Inflação de março no Brasil atinge 0,88%, impulsionada por alta nos preços dos alimentos e combustíveis, segundo dados do IBGE.

A inflação brasileira registrou um aumento significativo em março, atingindo 0,88%, impulsionada principalmente pela alta nos preços dos alimentos, que subiram 1,56%. Os dados, coletados pelo Instituto Brasileiro de Geografia e Estatística (IBGE), destacam que a alimentação em domicílio teve um aumento ainda mais robusto, de 1,94%, o que evidencia uma preocupante escalada nos valores de itens essenciais para a população.

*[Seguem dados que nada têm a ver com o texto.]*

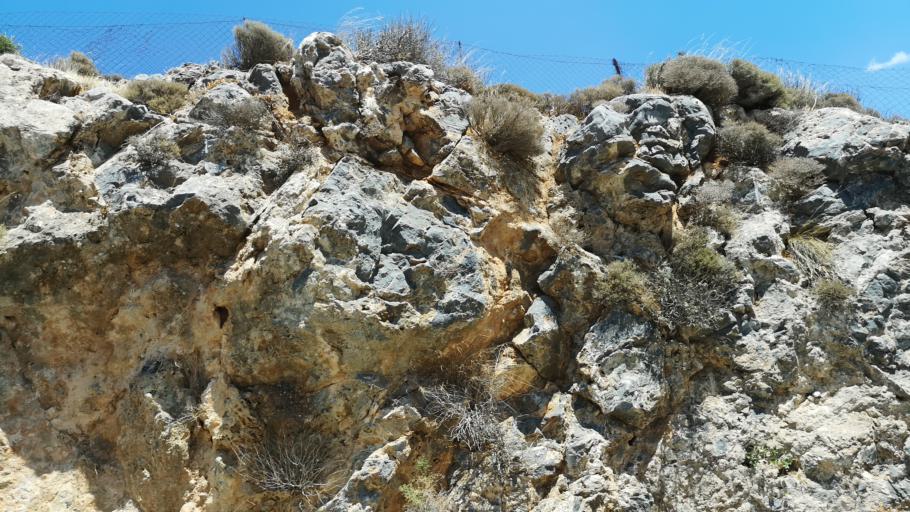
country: GR
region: Crete
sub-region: Nomos Lasithiou
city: Neapoli
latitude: 35.2508
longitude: 25.6320
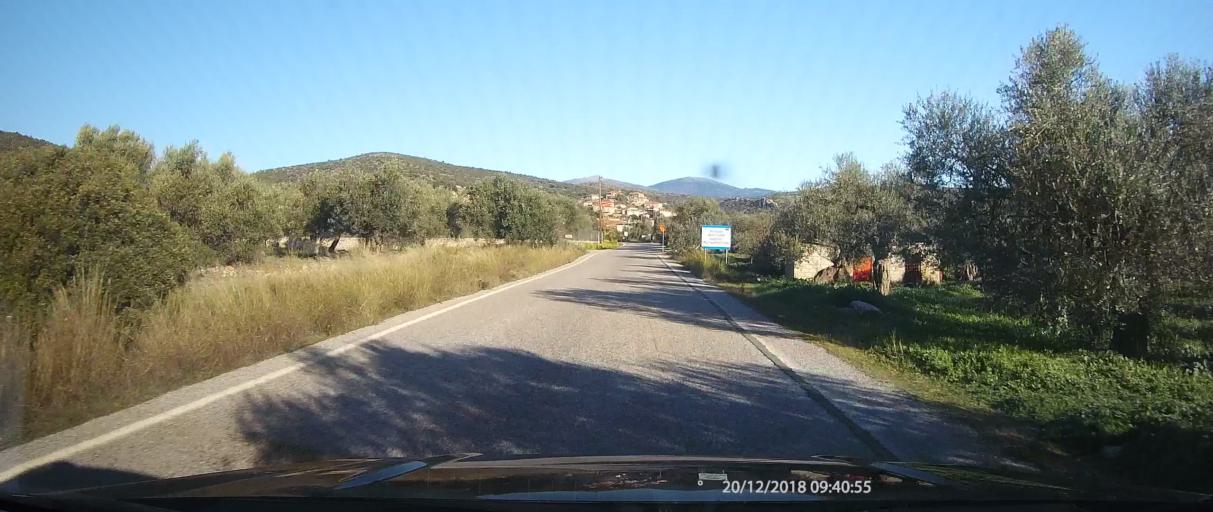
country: GR
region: Peloponnese
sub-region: Nomos Lakonias
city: Yerakion
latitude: 36.9491
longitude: 22.7663
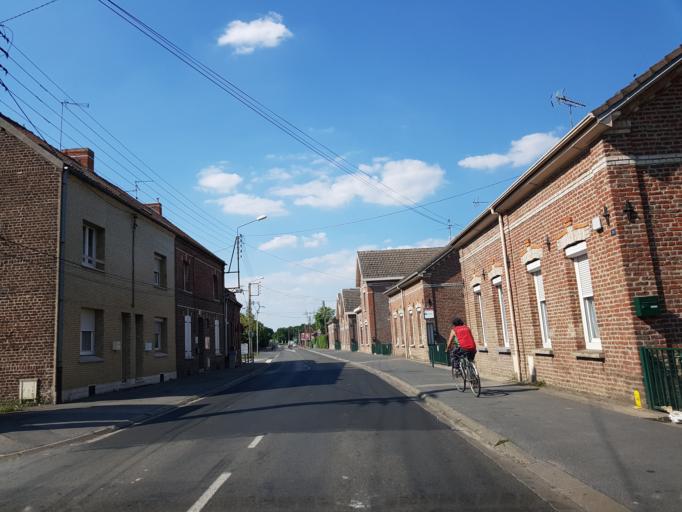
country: FR
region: Nord-Pas-de-Calais
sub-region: Departement du Nord
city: Lourches
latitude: 50.3200
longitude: 3.3429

Os produtos que mais contribuíram para essa elevação incluem tomate, cebola, batata-inglesa, leite longa vida e carnes. Surpreendentemente, alguns itens como maçã e café moído apresentaram quedas, mas isso não foi suficiente para equilibrar a forte pressão inflacionária. Vale ressaltar que, dentre as maiores variações percentuais, cenoura e abobrinha foram os alimentos que mais se valorizaram, enquanto abacate e laranja-baía lideraram as quedas nos preços.

Além do setor de alimentos, o grupo de Transportes também teve um impacto substancial na inflação. Com uma aceleração de 0,74% para 1,64% em março, os combustíveis subiram expressivamente. A gasolina, por exemplo, teve um aumento de 4,59%, sendo o principal responsável pela pressão sobre o Índice Nacional de Preços ao Consumidor Amplo (IPCA). O diesel enfrentou um aumento alarmante de 13,90%, o que acendeu um sinal de alerta sobre os custos de transporte em todo o país.

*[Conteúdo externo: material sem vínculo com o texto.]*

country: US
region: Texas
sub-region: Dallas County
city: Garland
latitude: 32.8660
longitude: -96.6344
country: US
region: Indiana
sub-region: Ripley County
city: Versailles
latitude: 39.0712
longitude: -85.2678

Em resposta a essa situação crítica, o governo federal anunciou um pacote de medidas que totaliza R$ 30,5 bilhões, visando conter a alta dos preços. Essa iniciativa, conforme o Ministério do Planejamento, é uma tentativa de minimizar o impacto imediato da inflação sobre o transporte e os serviços associados.

As passagens aéreas, embora continuem com alta, desaceleraram para 6,08%, e as tarifas dos ônibus urbanos subiram 1,17%, refletindo a recente onda de reajustes e ajustes em regras de gratuidade. Outros serviços, como táxi e metrô, exibiram variações mais modestas, de 0,26% e 0,67%, respectivamente.

Assim, a combinação destes aumentos nos preços de alimentos e combustíveis consolidaram março como um mês marcado por desafios inflacionários, gerando preocupações sobre o poder de compra das famílias brasileiras e as políticas econômicas a serem adotadas para mitigar esses efeitos.